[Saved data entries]
+++++
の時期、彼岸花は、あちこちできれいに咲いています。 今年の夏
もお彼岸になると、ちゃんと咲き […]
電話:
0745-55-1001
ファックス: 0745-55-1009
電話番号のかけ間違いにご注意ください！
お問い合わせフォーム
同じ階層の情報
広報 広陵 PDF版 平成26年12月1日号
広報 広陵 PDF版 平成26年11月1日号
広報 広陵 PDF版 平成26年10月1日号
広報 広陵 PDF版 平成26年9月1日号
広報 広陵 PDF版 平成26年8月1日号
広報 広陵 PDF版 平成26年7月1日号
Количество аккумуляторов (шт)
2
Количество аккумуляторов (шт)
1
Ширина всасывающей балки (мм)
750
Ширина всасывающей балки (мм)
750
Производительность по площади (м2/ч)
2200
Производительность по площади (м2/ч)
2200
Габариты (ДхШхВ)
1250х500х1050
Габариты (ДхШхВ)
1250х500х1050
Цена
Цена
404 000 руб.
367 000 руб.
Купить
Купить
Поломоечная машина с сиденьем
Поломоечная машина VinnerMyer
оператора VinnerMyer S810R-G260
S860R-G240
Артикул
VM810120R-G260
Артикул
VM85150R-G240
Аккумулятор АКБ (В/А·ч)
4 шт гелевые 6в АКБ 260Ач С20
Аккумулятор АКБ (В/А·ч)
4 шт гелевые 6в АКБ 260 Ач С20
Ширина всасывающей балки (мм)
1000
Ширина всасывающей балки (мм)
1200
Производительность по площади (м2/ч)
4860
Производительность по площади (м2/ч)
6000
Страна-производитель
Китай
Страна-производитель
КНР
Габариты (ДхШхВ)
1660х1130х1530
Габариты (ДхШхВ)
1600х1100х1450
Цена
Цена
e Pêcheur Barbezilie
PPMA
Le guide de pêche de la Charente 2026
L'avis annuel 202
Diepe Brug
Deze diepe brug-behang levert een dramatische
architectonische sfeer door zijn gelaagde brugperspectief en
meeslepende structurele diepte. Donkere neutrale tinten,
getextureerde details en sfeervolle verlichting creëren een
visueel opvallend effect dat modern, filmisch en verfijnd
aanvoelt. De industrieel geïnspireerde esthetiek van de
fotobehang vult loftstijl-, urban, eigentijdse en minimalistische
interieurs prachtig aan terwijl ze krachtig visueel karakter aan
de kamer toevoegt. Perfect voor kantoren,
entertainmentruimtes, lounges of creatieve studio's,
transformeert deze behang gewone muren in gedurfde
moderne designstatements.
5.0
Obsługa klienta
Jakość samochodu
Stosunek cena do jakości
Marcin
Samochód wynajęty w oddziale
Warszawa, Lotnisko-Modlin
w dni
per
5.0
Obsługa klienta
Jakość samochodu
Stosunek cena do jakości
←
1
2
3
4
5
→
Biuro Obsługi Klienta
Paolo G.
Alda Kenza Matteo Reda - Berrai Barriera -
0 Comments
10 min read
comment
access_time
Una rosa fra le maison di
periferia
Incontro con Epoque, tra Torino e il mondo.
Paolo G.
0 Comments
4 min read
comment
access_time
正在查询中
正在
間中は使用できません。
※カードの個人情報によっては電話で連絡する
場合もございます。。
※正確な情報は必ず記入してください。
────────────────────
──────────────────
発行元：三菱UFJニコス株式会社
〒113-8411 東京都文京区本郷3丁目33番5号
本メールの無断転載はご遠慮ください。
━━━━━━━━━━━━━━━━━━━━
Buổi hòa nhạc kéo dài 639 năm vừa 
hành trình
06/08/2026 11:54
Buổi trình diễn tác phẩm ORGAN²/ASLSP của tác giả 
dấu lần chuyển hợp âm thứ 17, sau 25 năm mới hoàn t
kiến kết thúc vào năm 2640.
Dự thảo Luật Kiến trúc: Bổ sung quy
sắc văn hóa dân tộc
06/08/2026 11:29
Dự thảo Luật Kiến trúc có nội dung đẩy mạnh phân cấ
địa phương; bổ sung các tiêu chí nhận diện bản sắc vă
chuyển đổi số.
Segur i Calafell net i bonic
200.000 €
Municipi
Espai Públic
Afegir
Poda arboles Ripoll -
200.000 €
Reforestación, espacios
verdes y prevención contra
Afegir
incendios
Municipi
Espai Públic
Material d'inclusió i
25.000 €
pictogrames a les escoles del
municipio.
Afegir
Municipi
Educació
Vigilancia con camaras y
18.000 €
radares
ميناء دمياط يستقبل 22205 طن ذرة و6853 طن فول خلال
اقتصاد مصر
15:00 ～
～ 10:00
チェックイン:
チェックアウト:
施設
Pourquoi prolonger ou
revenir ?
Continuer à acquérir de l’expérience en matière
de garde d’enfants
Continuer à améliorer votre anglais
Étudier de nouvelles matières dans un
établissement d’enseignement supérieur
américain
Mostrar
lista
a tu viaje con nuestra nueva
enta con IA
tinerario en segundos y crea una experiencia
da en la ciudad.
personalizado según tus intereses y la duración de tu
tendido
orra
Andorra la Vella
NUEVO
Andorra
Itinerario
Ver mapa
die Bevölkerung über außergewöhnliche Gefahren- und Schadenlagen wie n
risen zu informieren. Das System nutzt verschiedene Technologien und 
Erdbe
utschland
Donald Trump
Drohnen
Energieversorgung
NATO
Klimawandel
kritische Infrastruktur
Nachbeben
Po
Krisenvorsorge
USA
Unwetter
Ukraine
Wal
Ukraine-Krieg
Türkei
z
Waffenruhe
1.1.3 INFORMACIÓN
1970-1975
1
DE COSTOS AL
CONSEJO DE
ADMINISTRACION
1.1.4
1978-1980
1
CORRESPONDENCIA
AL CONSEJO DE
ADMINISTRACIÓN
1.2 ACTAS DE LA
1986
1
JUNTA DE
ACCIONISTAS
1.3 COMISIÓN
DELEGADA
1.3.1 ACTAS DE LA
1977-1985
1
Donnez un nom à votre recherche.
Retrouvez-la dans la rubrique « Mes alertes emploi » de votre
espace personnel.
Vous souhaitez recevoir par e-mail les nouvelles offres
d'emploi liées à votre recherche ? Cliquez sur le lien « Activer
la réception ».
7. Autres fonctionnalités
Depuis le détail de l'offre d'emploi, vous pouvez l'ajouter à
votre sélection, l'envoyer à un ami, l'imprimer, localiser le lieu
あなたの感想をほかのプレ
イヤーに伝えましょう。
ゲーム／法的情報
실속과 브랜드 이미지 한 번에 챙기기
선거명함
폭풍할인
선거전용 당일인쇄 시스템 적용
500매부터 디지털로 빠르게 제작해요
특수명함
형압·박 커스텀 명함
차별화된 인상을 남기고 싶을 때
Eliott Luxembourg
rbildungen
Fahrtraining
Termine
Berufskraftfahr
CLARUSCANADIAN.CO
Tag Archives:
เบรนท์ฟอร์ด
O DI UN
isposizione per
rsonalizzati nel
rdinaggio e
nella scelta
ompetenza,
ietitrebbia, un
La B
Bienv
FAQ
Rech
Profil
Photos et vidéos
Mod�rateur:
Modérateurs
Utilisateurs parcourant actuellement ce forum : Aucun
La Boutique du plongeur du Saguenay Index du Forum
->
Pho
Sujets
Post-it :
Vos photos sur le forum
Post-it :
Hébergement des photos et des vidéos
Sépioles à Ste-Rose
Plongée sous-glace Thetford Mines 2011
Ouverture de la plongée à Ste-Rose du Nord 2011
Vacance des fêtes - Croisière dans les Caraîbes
+++++
**Instructions for the task**:
Nothing but the lines from the one containing "ietitrebbia, un" through the last line of the data above should be set down, word for word.

**Answer to the problem**:
ietitrebbia, un
La B
Bienv
FAQ
Rech
Profil
Photos et vidéos
Mod�rateur:
Modérateurs
Utilisateurs parcourant actuellement ce forum : Aucun
La Boutique du plongeur du Saguenay Index du Forum
->
Pho
Sujets
Post-it :
Vos photos sur le forum
Post-it :
Hébergement des photos et des vidéos
Sépioles à Ste-Rose
Plongée sous-glace Thetford Mines 2011
Ouverture de la plongée à Ste-Rose du Nord 2011
Vacance des fêtes - Croisière dans les Caraîbes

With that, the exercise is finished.